Перед ней стоял ослабленный, но привлекательный молодой человек с бравыми усиками и георгиевским крестом на зеленом сукне. Выяснилось, что квартира, которую Александр снимал на Васильевском острове, заперта, хозяева - пожилая немка и ее вдовая сестра, высланы в Германию как "иноподданные". Вещи, включая редкую библиотеку, они успели передать герцогу З. Адресный стол не отвечал, казалось, что герцога З. не существует в природе.

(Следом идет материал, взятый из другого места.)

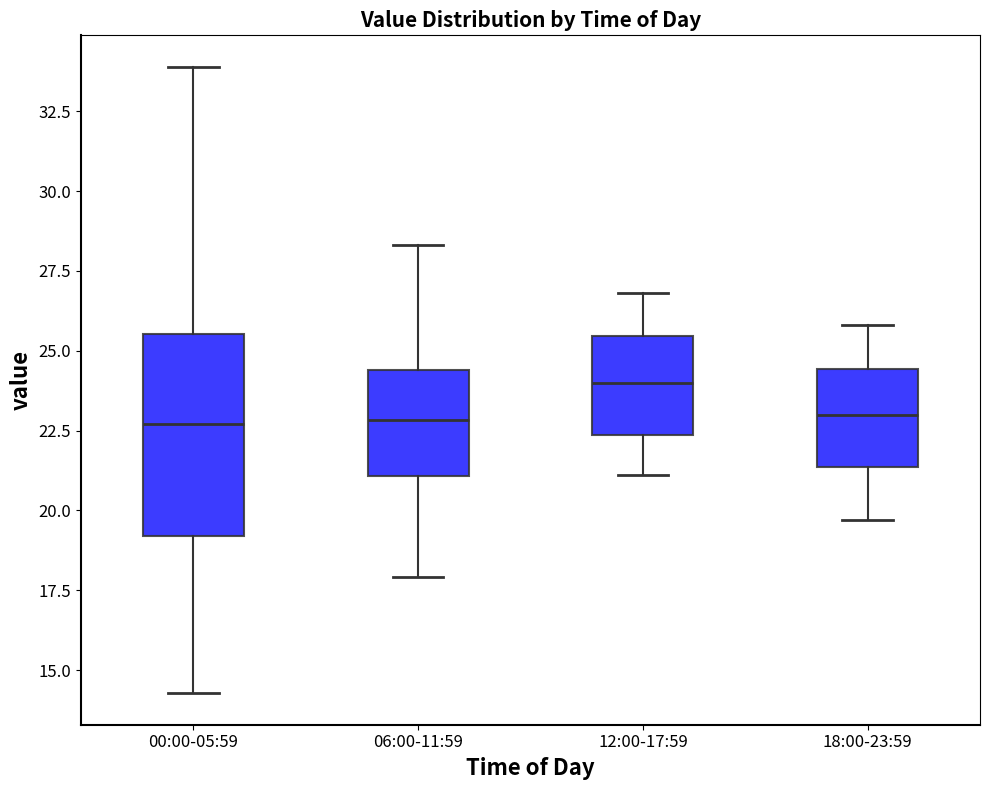

Reading left to right, read every box against the y-axis: the position of its median line, the range the box covers, and the ends of its whiskers. The values are not printed on the chart, so give them approximately, as read against the axis.

00:00-05:59: median 22.5, box 19.0 to 25.5, whiskers 14.5 to 34.0
06:00-11:59: median 23.0, box 21.0 to 24.5, whiskers 18.0 to 28.5
12:00-17:59: median 24.0, box 22.5 to 25.5, whiskers 21.0 to 27.0
18:00-23:59: median 23.0, box 21.5 to 24.5, whiskers 19.5 to 26.0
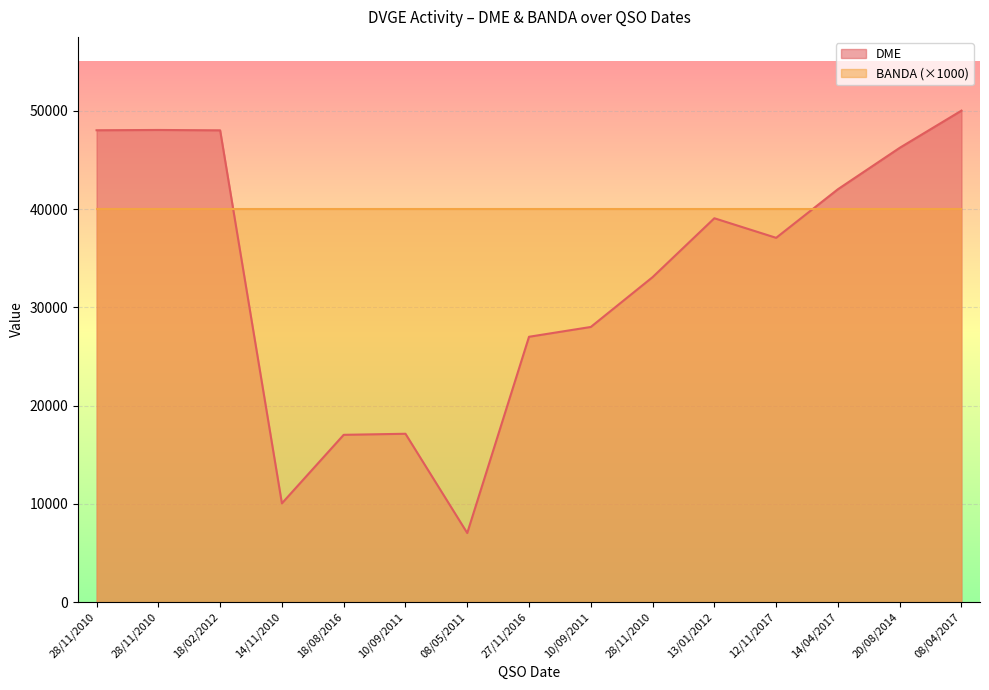

What is the label of the 3rd point from the right?

14/04/2017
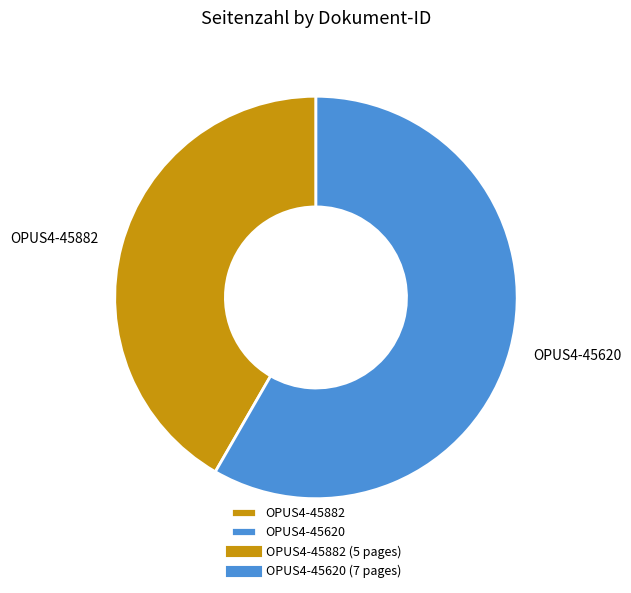

How many segments does this pie chart have?

2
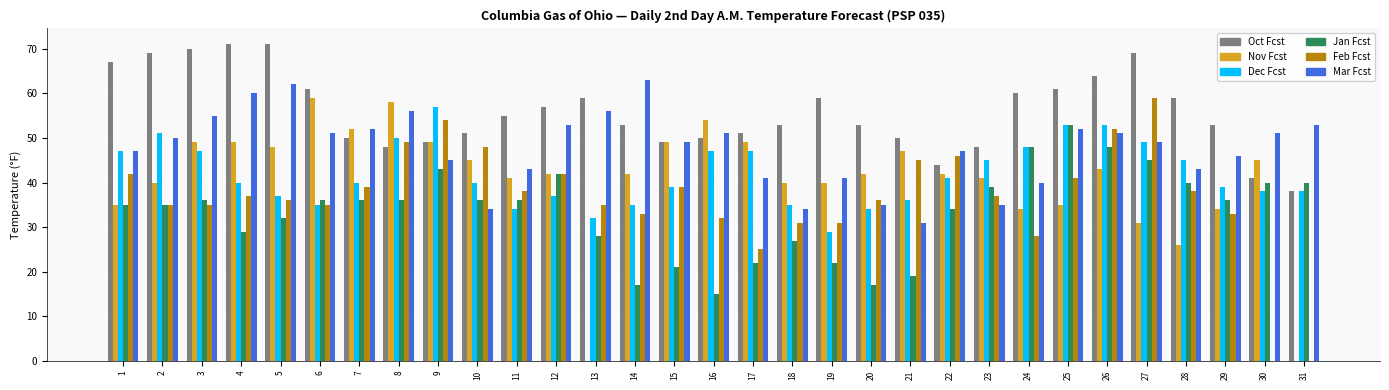

What is the highest value of the Feb Fcst series?

59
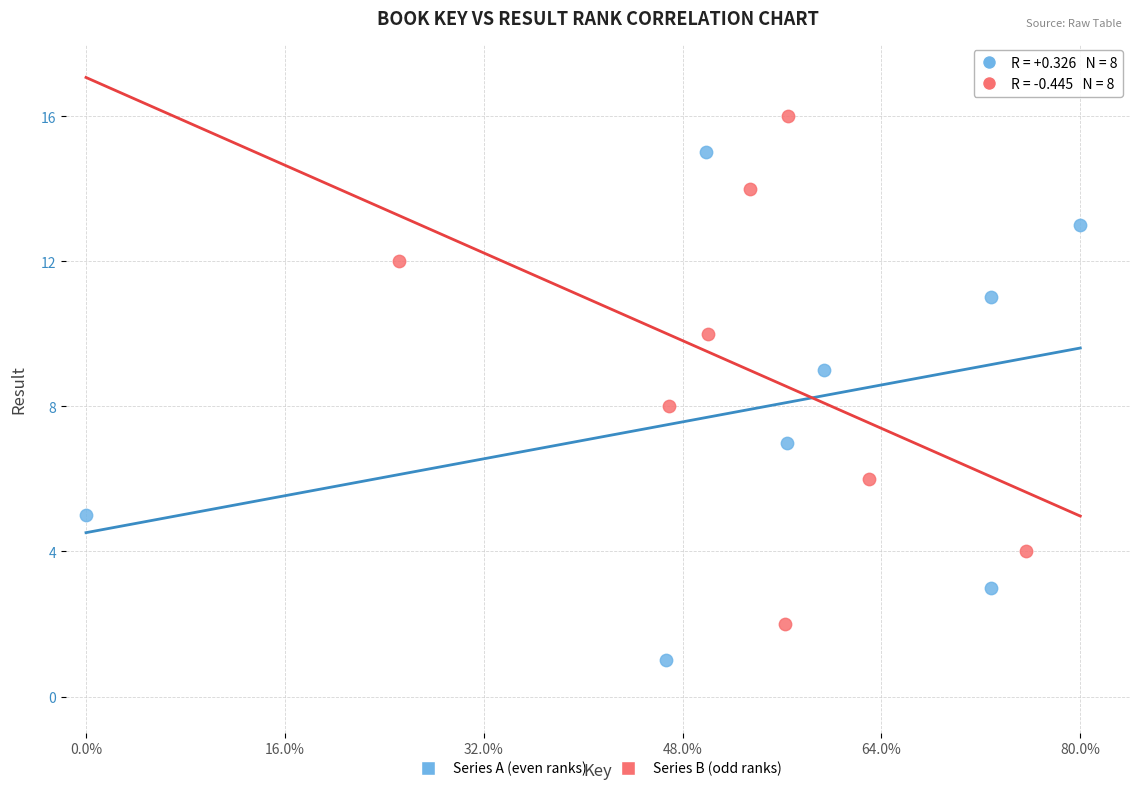

Which series reaches the minimum Y coordinate?

Series A (even ranks)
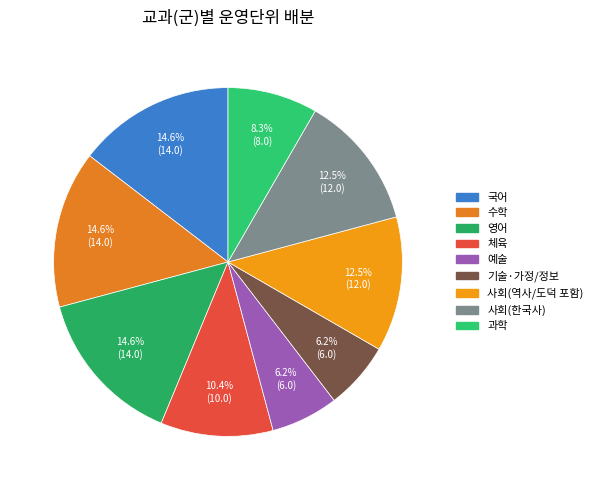

Do 과학 and 수학 together represent more than half of the pie?

No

Барышня сказала, что у нее есть тетя, а у тети пустуют две хорошие комнаты с отдельным входом, ванной и кухней. Туда она и привела падающего от упадка сил ефрейтора с георгиевским крестом. Сквозь жаркую пелену малярийного бреда Барченко видел круглое лицо Натальи, смешивающейся в его воспаленном воображении с иной Натальей, той дурехой, что кидалась с моста в городишке Боровичи, и с пани Фиолиной Аспидовской.
- Выздоровеешь, и мы обвенчаемся - шептала Наталья ему.
Александр не возражал: во-первых, поспорь, когда температура 41 градус и 4 десятых, во-вторых, только на его глазах погибло столько людей, что, чтобы восполнить потери, оставшимся в живых мужчинам правительство должно разрешить жениться по-магометански, хотя бы на двух.
- Серебряный этрог, терзался он, размахивая руками, точно пытаясь отогнать от себя адский жар, серебряный этрог...
Венчались они тихо, в маленькой церквушке. Старый священник спросил жениха перед обрядом, не поддавался ли соблазнам атеизма.
- Я верю в Господа, сказал Александр, глядя в окно.
В лучах яркого солнца улыбался лембергский востоковед Абранчак-Лисенецкий...
12. На перепутье двух миров.
В конце 1915 года, едва оклемавшись после ранения, Барченко продолжил работу, написав курс лекций "История древнейшего естествознания".